Is beauty transient or timeless? Here’s how Americans perceive aging beauty.

Source: Ravi Patel on Unsplash

A person’s age might be just a number, but the first strand of grey hair, the first wrinkle, the first year of a new decade — all mark a new milestone in the journey of life. Whether we embrace it with fervor or disdain is up to us.

The pro-aging or anti-anti-aging movement is fast picking up in different parts of the world. Early millennials and baby boomers (people over the age of 45 years) are embracing natural beauty as time’s gift. The focus isn’t on anti-aging but aging well by taking care of one’s physical and mental health.

The cultural shift in how aging beauty is perceived by women today is reflected in the beauty and personal care industry, and brands need to alter their marketing to keep up with the times.

Leveraging AI to study conversations on aging beauty

These posts were semiotically clustered with the help of our Culture AI and we identified two broad categories and ten sub-categories based on how beauty is perceived by Americans:

The two major categories, transient beauty and timeless beauty, represent different attitudes towards aging beauty.

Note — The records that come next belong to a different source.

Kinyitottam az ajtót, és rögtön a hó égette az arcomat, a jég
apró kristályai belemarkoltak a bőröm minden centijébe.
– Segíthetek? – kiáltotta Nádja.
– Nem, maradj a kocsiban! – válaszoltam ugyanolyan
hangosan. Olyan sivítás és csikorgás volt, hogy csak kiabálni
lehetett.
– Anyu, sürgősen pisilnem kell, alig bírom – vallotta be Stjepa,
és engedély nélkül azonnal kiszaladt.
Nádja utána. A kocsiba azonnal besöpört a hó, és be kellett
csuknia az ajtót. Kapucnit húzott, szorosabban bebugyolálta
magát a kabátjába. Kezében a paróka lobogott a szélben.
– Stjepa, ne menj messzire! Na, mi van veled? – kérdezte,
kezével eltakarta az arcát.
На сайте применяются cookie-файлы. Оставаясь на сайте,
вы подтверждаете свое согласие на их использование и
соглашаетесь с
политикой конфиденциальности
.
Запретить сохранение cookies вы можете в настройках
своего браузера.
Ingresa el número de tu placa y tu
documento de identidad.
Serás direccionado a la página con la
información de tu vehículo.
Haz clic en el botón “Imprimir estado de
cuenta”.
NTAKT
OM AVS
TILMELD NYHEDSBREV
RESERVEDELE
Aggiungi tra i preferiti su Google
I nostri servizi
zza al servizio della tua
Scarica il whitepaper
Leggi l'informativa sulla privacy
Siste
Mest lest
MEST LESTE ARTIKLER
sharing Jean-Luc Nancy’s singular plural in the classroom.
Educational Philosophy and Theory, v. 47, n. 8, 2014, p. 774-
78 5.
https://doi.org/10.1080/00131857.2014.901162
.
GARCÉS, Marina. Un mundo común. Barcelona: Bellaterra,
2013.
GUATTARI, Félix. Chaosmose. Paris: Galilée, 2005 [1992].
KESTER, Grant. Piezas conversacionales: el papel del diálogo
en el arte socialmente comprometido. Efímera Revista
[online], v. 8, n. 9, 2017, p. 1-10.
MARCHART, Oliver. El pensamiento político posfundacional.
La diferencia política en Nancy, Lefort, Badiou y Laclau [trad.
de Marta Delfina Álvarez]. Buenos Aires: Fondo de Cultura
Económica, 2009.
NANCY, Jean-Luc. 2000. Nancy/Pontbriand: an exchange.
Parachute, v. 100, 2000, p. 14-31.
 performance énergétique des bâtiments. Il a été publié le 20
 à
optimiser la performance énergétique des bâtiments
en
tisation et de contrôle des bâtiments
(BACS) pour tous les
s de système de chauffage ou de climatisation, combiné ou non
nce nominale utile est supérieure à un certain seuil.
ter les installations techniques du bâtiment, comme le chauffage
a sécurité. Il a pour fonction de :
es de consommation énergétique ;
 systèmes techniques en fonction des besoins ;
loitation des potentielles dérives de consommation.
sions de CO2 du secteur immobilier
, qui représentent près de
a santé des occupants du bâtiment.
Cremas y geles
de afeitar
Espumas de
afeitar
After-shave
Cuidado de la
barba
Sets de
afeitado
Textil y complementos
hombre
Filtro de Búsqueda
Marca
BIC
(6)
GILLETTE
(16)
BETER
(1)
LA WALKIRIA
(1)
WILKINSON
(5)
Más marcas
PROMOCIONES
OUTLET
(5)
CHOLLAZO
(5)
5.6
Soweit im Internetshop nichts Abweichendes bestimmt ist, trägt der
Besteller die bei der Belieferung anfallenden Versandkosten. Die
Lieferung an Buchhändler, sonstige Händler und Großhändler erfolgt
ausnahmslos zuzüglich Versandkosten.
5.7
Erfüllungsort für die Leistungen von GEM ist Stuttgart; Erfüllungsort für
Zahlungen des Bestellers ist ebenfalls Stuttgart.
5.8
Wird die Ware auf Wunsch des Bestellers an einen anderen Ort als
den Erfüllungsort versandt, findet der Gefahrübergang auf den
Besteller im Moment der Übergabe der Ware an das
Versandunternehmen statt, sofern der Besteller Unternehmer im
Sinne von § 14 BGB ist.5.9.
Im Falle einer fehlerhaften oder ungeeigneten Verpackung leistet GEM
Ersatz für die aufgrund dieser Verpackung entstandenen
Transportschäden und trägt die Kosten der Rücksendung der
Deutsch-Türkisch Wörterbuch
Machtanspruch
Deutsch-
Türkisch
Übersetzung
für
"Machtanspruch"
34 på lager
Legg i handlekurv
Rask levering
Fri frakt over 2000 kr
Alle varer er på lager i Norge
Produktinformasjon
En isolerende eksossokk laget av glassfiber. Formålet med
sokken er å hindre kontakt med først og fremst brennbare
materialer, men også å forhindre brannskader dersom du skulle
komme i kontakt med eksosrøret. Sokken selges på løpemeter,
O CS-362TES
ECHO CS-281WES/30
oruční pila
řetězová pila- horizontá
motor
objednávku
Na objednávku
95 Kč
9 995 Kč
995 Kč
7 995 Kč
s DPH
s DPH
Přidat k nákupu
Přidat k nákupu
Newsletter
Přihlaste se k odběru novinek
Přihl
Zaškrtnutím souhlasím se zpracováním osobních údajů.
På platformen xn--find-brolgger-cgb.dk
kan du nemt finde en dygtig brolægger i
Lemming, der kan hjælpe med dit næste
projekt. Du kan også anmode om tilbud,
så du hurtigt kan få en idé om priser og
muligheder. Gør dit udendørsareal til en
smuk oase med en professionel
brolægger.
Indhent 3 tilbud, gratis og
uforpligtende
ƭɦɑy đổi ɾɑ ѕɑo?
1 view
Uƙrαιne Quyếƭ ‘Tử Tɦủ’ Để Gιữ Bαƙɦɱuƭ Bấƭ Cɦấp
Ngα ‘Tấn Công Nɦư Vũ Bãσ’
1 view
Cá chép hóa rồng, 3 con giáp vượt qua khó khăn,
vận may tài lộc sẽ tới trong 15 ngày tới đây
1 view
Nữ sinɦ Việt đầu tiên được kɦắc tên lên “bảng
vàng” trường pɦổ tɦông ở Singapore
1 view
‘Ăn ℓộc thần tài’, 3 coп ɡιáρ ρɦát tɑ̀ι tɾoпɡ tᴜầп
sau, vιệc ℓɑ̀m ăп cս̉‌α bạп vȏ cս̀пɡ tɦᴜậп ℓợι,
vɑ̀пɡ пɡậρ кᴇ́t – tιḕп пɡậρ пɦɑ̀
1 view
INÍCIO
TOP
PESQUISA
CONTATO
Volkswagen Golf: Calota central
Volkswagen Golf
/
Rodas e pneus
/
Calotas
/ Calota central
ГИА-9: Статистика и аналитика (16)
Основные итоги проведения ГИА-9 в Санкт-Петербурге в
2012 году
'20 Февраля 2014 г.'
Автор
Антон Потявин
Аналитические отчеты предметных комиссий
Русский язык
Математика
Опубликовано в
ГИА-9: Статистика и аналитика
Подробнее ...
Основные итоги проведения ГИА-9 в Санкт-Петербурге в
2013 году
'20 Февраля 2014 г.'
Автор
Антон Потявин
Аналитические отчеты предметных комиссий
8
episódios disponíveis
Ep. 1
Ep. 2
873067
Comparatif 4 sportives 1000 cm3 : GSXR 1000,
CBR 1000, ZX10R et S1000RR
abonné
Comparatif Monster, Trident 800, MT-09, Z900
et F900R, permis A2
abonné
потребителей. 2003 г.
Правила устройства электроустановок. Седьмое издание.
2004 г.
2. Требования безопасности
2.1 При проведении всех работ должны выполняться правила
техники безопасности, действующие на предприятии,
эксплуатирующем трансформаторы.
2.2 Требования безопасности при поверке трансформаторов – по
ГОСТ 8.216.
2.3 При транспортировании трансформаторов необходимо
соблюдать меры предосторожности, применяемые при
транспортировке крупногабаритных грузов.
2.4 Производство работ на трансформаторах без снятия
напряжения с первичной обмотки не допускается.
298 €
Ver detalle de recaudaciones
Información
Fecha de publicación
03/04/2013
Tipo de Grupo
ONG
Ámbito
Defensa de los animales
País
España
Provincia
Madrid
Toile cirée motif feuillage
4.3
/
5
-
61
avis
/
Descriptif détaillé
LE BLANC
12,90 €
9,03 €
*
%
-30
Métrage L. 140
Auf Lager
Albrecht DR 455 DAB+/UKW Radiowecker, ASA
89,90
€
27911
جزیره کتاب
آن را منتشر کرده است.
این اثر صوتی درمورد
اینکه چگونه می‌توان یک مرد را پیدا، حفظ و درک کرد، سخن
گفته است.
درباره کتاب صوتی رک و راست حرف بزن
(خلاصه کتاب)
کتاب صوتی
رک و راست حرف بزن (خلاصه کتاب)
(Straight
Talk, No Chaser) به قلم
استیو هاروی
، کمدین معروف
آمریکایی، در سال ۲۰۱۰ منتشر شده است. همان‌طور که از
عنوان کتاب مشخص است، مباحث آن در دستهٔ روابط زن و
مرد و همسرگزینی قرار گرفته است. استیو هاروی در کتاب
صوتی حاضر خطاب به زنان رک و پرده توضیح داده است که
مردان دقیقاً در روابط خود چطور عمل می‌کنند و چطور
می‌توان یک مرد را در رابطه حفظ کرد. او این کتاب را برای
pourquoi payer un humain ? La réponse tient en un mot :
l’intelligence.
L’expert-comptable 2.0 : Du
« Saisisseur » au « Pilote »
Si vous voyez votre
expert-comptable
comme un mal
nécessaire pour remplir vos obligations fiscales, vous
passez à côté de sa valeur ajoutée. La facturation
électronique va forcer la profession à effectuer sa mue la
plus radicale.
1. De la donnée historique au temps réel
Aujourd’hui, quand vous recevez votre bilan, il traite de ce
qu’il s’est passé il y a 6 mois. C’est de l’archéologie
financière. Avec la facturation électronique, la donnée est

Category 1: Physical beauty fades away

They approach the topic of beauty from the perspective of lack — the mindset that beauty depletes with age and they need to take action to remedy this depletion.

They embody a ‘crisis mode’ mentality and seek solutions to ‘fix’ it in these five ways:

1. Disguising age with cosmetics

Consumers defend and protect their beauty using cosmetics. Natural creams or chemical cosmetics disguise and nourish aging skin, making them feel attractive, sociable, and assertive.

This is the most dominant sub-category and has seen a growth of 12% over the last year.

2. Preparing for disease and dependence

Their primary instinct is fortification and they respond with gratitude and hope, actively working with their local communities to raise awareness about diseases and provide each other support.

This sub-category has seen a growth of 18% over the last year.

3. Age-hacking through science

Their immediate instinct to preserve their beauty and confidence is to recover it by undertaking complex science treatments while portraying them as an easy way to reverse aging.

This sub-category has seen a growth of 8% over the last year.

Sam Moqadam on Unsplash

4. Retaining vigor with exercise

This sub-category has seen a growth of 12% over the last year.

5. Nourishing beauty with a healthy diet

This sub-category has seen a growth of 8% over the last year.

Category 2: Inner beauty is timeless

We see five broad approaches under this category:

1. Embracing the grey and the wrinkles

This sub-category has seen a growth of 2% over the last year.

Artyom Kabajev on Unsplash

2. The need to empower oneself

Volunteers and organizations who understand the importance of empowering senior citizens to address these needs with kindness, love, and engaging activities.

This sub-category has seen a growth of 16% over the last year.

3. Moving onwards and upwards

Their instinct is to keep pushing the boundaries they have set out for themselves. Self-confidence, self-compassion, and the belief that ‘age is just a number’ are the key drivers, making them feel young, positive, and beautiful.

This sub-category has seen a growth of 18% over the last year.

4. Celebrating age with gratitude

Fulfillment and satisfaction are the key motivators they associate with beauty and embrace their age with honor and dignity.

This sub-category has seen a decline in interest by -0.17% over the last year.

5. With age comes wisdom

This sub-category has seen a growth of 8% over the last year.

Key takeaways for personal care brands

Consumers today do not mind being old and think they can be old and beautiful. They are less scared, apprehensive, or repulsed by aging and do not need salves for these wounds.

Many personal care brands are still marketing the allure of youth and how to get it back or not lose it at all while speaking to aging consumers. They are selling solutions — positioning themselves as aids and problem solvers. But if there is no problem of lost youth, then such communication is redundant.

Today’s consumers want brands that are companions and recognize their evolving needs as they grow older. Brands must acknowledge this cultural shift and communicate accordingly.

Moisturizing cream need not be sold to soften wrinkles, but to help protect the skin as it gets older, weaker, and needs more care. Instead of marketing products to reverse aging, they must show consumers how their products can help them age beautifully and become the best version of themselves.

Georg Arthur Pflueger on Unsplash

Brands must also keep in mind that the next generation of seniors are digitally savvy, and unlike older generations of senior citizens, they are open-minded, conscious about their health and well-being, and willing to learn new things. Setting digital trends around aging and helping them celebrate their age could capture their attention.